**TASK 1:** From the opinion piece on lowering the drinking age, copy the passage starting at "At 18, I was" and ending at "to be wrong.".
**TASK 2:**
Answer these questions from the opinion piece on lowering the drinking age:
(a) From what age to what age did the writer want the drinking age lowered?
(b) What three things was the writer doing at 18?
(c) Which four groups made submissions to Parliament against the change?
**TASK 3:** Write the next part of the opinion piece on lowering the drinking age, picking up after its final sentence.

**READING PASSAGE:**
-*-

KEY POINTS:
When A bill to lower the drinking age was being debated in Parliament - and by members of the public through the media - I was all for lowering the age from 20 to 18.
You'll have heard all the arguments in favour of lowering the age before, I'm sure - if they're old enough to vote, fight for their country, have sex and get married, surely they're old enough to have a beer. If they learn to drink sensibly, then they won't binge drink. And then there was the argument that they're all drinking now anyway so they might as well do so legitimately. That particular one was a little shaky I grant you, but really.
At 18, I was living away from home, earning a living and drinking like a navvy. And it didn't do me any harm. Well, not much harm. Not any sort of harm that couldn't be rectified. I was all for treating 18-year-olds as the young adults they are. After much debate and many submissions from aid agencies, youth workers, the police and the medical profession - who were all absolutely appalled at the very idea - Parliament voted to lower the drinking age. And haven't we all been proved to be wrong.

-*-

**SOURCE INFORMATION:**

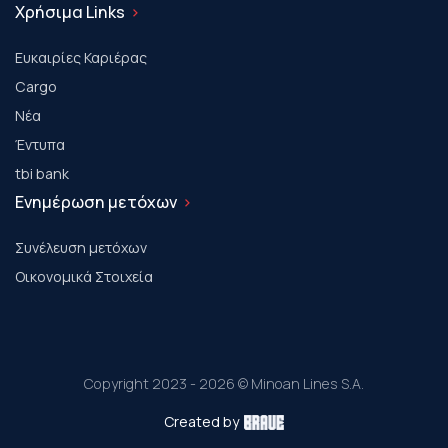
Χρήσιμα Links
Ευκαιρίες Καριέρας
Cargo
Νέα
Έντυπα
tbi bank
Ενημέρωση μετόχων
Συνέλευση μετόχων
Οικονομικά Στοιχεία
Copyright 2023 - 2026 © Minoan Lines S.A.
Created by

-*-

**EXPECTED OUTPUT 1:**
At 18, I was living away from home, earning a living and drinking like a navvy. And it didn't do me any harm. Well, not much harm. Not any sort of harm that couldn't be rectified. I was all for treating 18-year-olds as the young adults they are. After much debate and many submissions from aid agencies, youth workers, the police and the medical profession - who were all absolutely appalled at the very idea - Parliament voted to lower the drinking age. And haven't we all been proved to be wrong.

**EXPECTED OUTPUT 2:**
(a) From 20 to 18.
(b) Living away from home, earning a living and drinking like a navvy.
(c) Aid agencies, youth workers, the police and the medical profession.

**EXPECTED OUTPUT 3:**
What has transpired is exactly what youth workers, the police and health agencies predicted. I don't know why I thought I knew better. Study after study has appeared since 1999, showing the damage and destruction that has followed since the drinking age was lowered.
In 2004, a Christchurch doctor said the number of young people aged between 18 and 20 presenting at the emergency department with potentially fatal alcohol poisoning had doubled since the law change.
In Auckland in 2004, the number of young people admitted with alcohol-related injuries was 40 per cent higher than it had been in 1999.
Peer-reviewed studies found it was highly likely the increase in the number of alcohol-related traffic incidents involving 15- to 17-year-olds could be attributed to the law change - and on and on it went.
Report after report, submission after submission, vomiting sexually abused teen after drunken smashed up young adult - all showing that Parliament had made a mistake.
Matt Robson, who had voted in favour of lowering the age, was man enough to admit he'd got it wrong. With his boss, Jim Anderton, he worked on a private member's bill to try to turn back the tide, and when the bill was drawn from the ballot, he had every expectation his bill would effectively move through Parliament to pass into law.
However, the genie was out of the bottle and an 11th-hour promise from Labour that it would review the laws surrounding the sale of liquor and more vigorously police laws already in place effectively scuppered the bill.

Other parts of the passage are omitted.